Reste à savoir quelles seront exactement ces fonctionnalités payantes. Facebook pourrait également associer à l’offre premium un service de support, ainsi que des possibilités d’archivage. Cette offre pourrait aussi devenir obligatoire passé un certain nombre d’utilisateurs.

Elle s’accompagne d’une app, baptisée Work, déclinée pour iOS et Android, conçue pour y accéder en mobilité. Avec cette initiative, Facebook se positionne en concurrent direct de nombreux éditeurs de réseaux sociaux d’entreprise, au premier rang desquels Microsoft (avec Yammer), Salesforce (avec Chatter) ou encore Jive, pour ne citer que quelques-uns d’entre eux.

Une solution très inspirée du Facebook historique

 

Facebook at Work reprend les grandes fonctionnalités de Facebook. En premier lieu, « le Profil permet aux collègues de se connecter entre eux », explique Julien Lesaicherre, responsable de Facebook at Work pour la région EMEA. « Il fournit une vue dynamique du profil collaborateur : son activité sur le réseau, les groupes auxquels il appartient, les personnes qui le suivent… »

Comme Facebook, FB@Work propose aussi de créer des groupes. Ils pourront être ouverts à tous les salariés, ou fermés (avec pour les non-membres la possibilité seulement de consulter leur objet), voire secrets et visibles uniquement de ses participants.

« Le groupe permet de gérer des projets, traiter l’opérationnel, le support… », commente Julien Lesaicherre. Enfin Facebook at Work n’est pas seulement un réseau social d’entreprise puisqu’il comprend également, tout comme Facebook, une messagerie instantanée par texte, voix ou vidéo, avec à la clé une fonction de partage d’écran.

Une expérience connue des 1,5 milliards d’utilisateurs de Facebook

Le principal avantage de FB@Work sur ses concurrents ? Proposer une expérience que maitrisent déjà les près de 1,5 milliard d’utilisateurs du réseau social à travers le monde, dont 28 millions en France.

L’outil promet d’être extrêmement facile à prendre en main, y compris pour les administrateurs (via une console de gestion des comptes de l’entreprise). FB@Work pourrait par ailleurs faciliter les interactions avec l’extérieur, que ce soit avec des clients, eux-mêmes présents sur Facebook, qu’avec des fournisseurs ou partenaires.

Des réactions mitigées 

Les premières réactions à FB@Work sont globalement plutôt mitigées. « Si sa gratuité se confirme, Facebook at Work pourra permettre aux entreprises de s’équiper d’une solution de RSE de base. Mais cet outil ne modifiera pas profondément le marché des réseaux sociaux d’entreprise.
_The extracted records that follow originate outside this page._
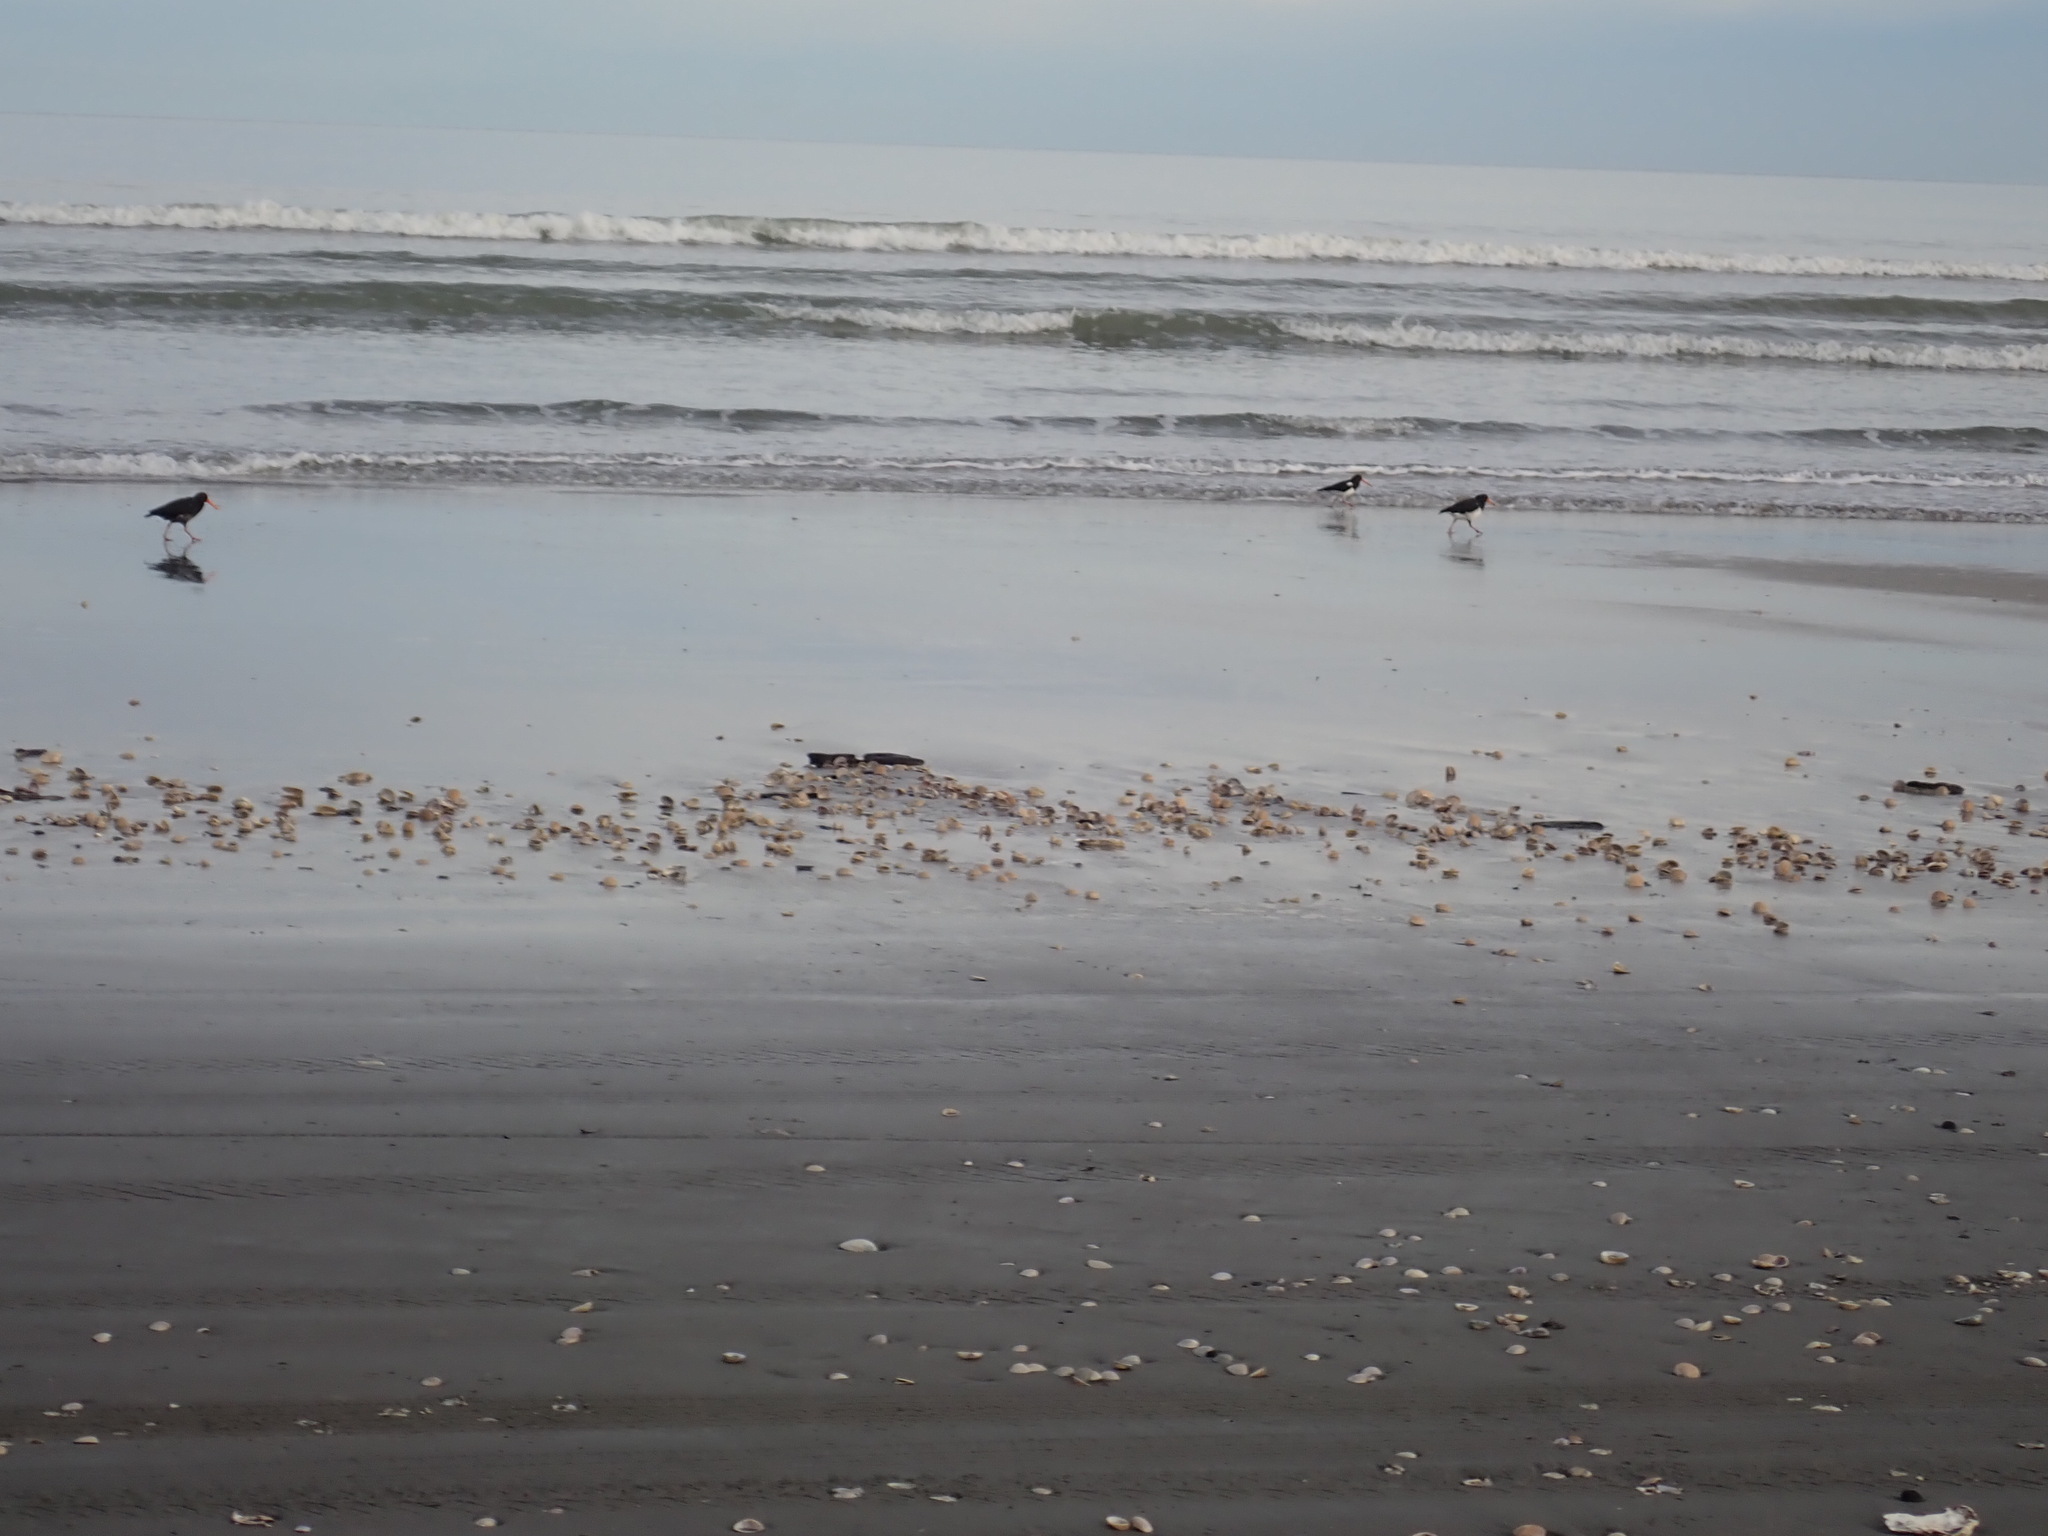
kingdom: Animalia
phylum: Chordata
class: Aves
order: Charadriiformes
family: Haematopodidae
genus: Haematopus
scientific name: Haematopus finschi
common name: South island oystercatcher
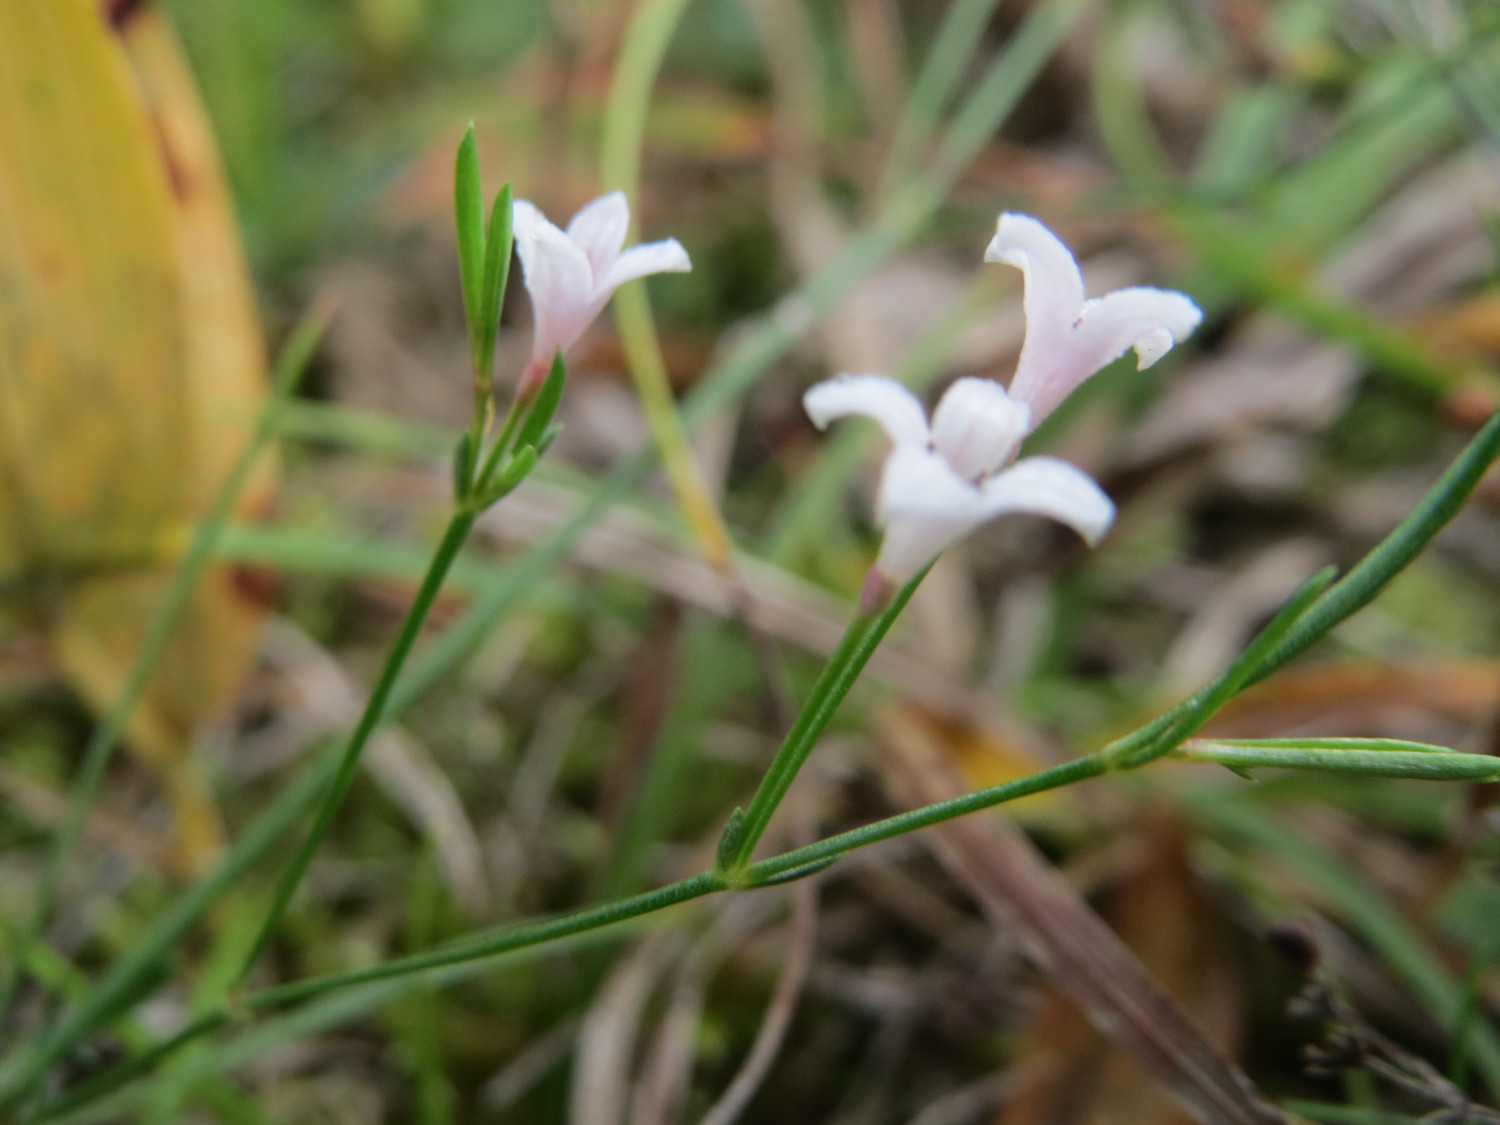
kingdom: Plantae
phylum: Tracheophyta
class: Magnoliopsida
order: Gentianales
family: Rubiaceae
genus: Cynanchica
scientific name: Cynanchica pyrenaica
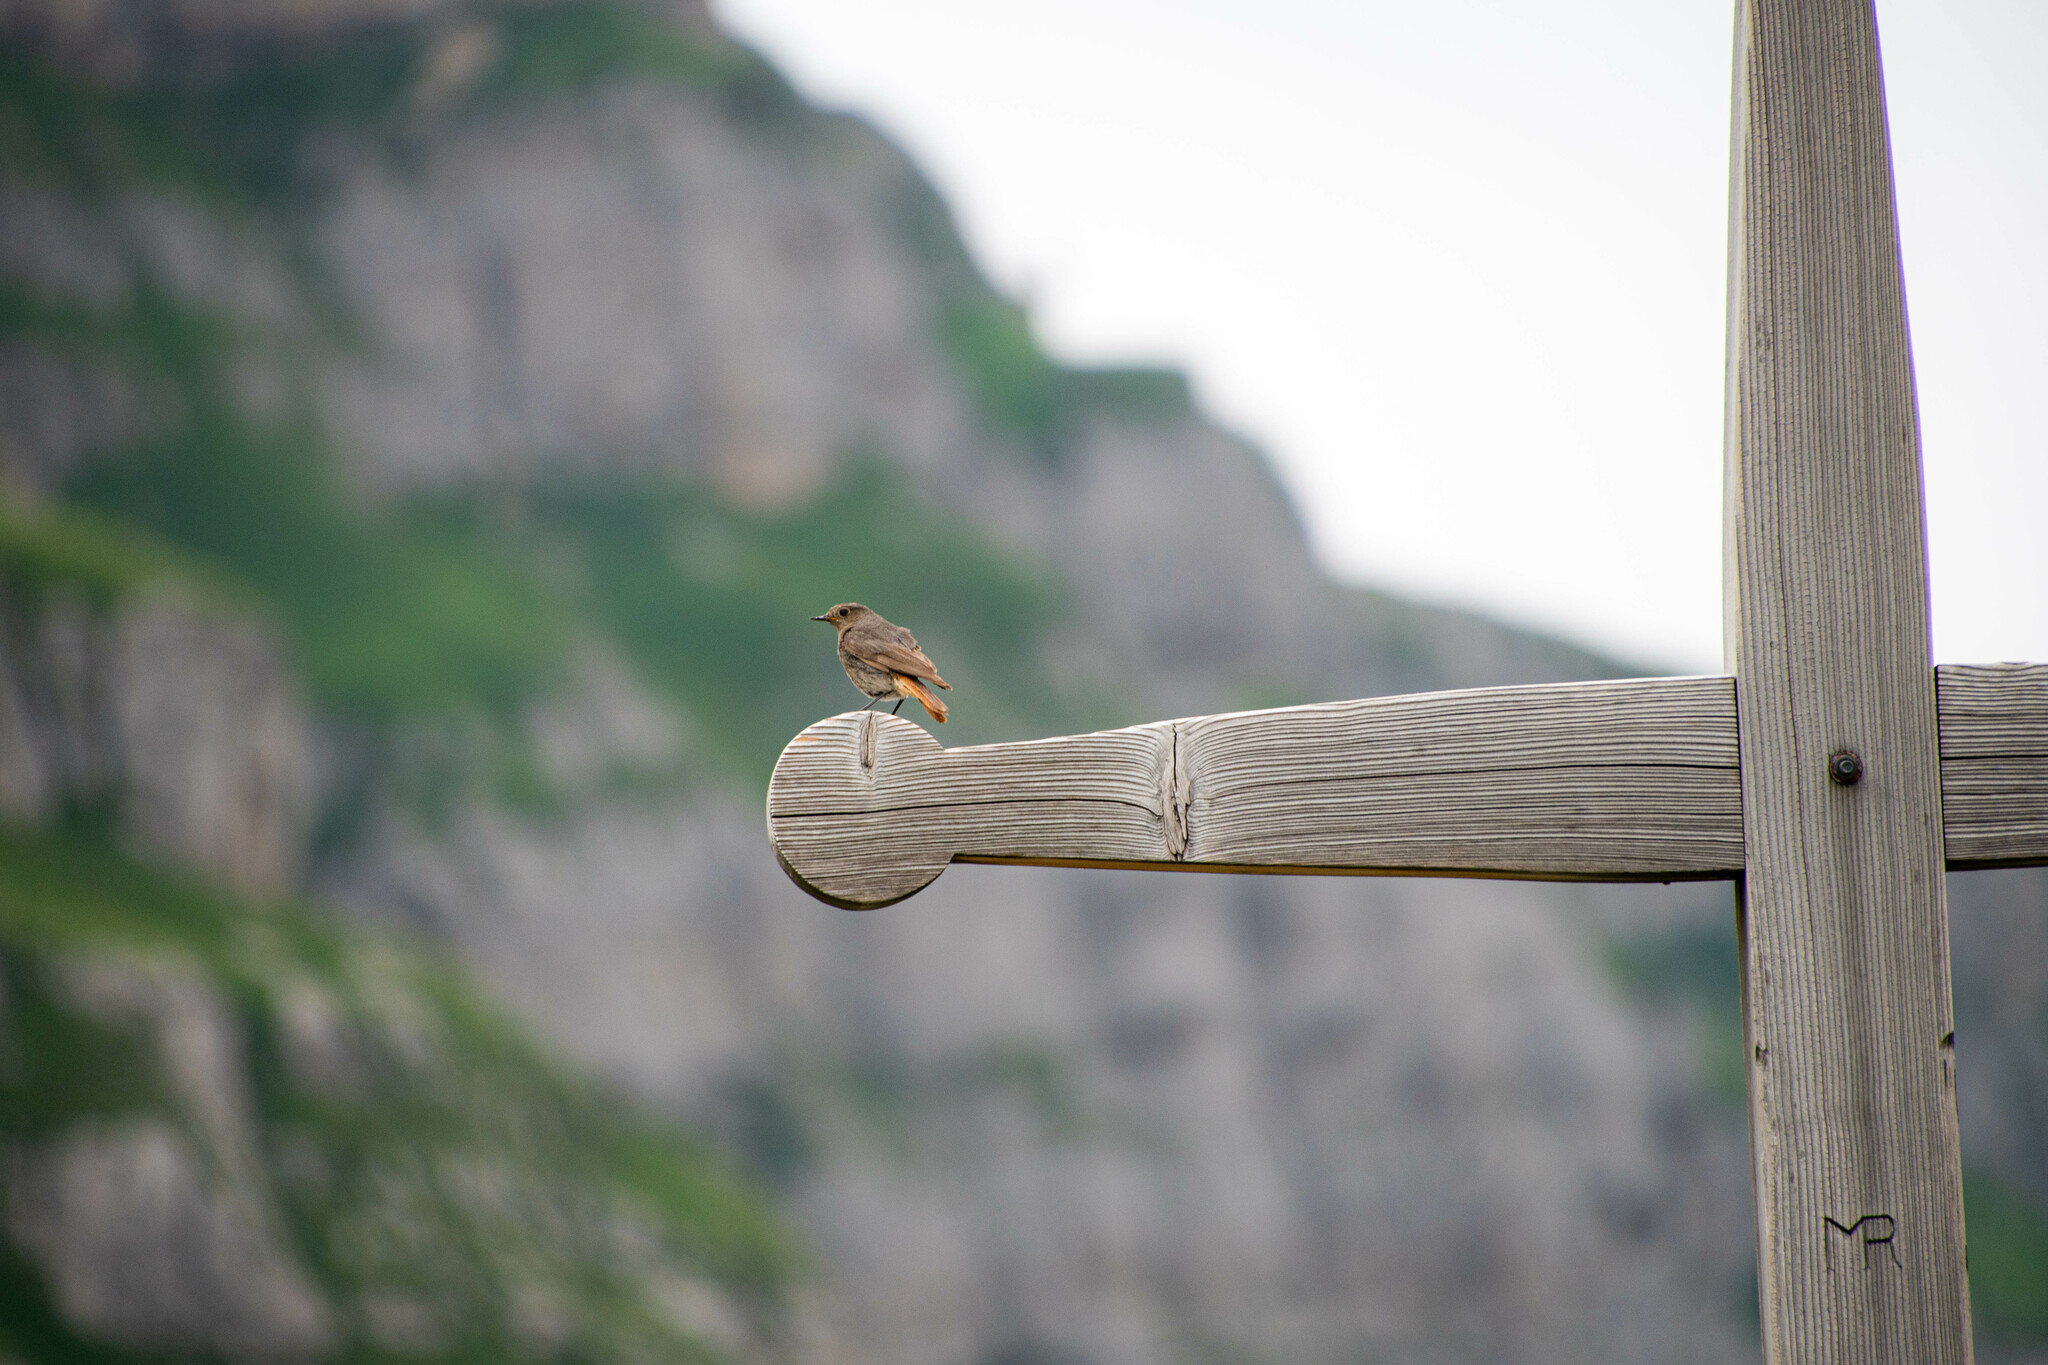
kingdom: Animalia
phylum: Chordata
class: Aves
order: Passeriformes
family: Muscicapidae
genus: Phoenicurus
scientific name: Phoenicurus ochruros
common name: Black redstart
Il ne devrait pas concurrencer les solutions les plus avancées », nous a notamment confié Arnaud Rayrole, directeur général du cabinet de conseil Lecko.

La délicate question de la sécurité

Dans les colonnes de Techcrunch, Brent Leary, associé chez CRM Essentials, abonde dans le même sens : « Il est certes intéressant pour Facebook de se lancer sur ce nouveau terrain, mais il sera assez difficile pour lui de bâtir une plateforme capable de répondre aux besoins d’interactions multiples du contexte business. »

Pour Rachel Happe, co-fondateur de The Community Roundtable, « les faiblesses de l’outil sur la gestion de contenu et de projet limiteront son intérêt pour les grandes organisations ». En revanche, les PME pourraient, elles, y trouver leur compte.

Autre difficulté soulignée par la plupart des observateurs, Facebook devra aussi convaincre les DSI. La question de la sécurité constituera ici le principal point d’achoppement. Comment les données échangées sur le réseau social par les salariés seront-elles protégées ? Quid également du risque inhérent au Patriot Act américain, qui impose aux entreprises américaines comme Facebook d’ouvrir leurs données aux autorités des Etats-Unis, notamment dans des affaires confidentielles, liées à la défense nationale ?

Toutes ces interrogations restent ouvertes. C’est d’ailleurs ce qui fait dire à certains analystes que l’offre FB@Work devra donner lieu à une entité à part au sein de Facebook… en vue de répondre à toutes les interrogations propres aux entreprises. Les toutes dernières informations sur le projet semblent montrer que c’est le cas.

 

 

 

Sources : Journal du Net, Usine digitale.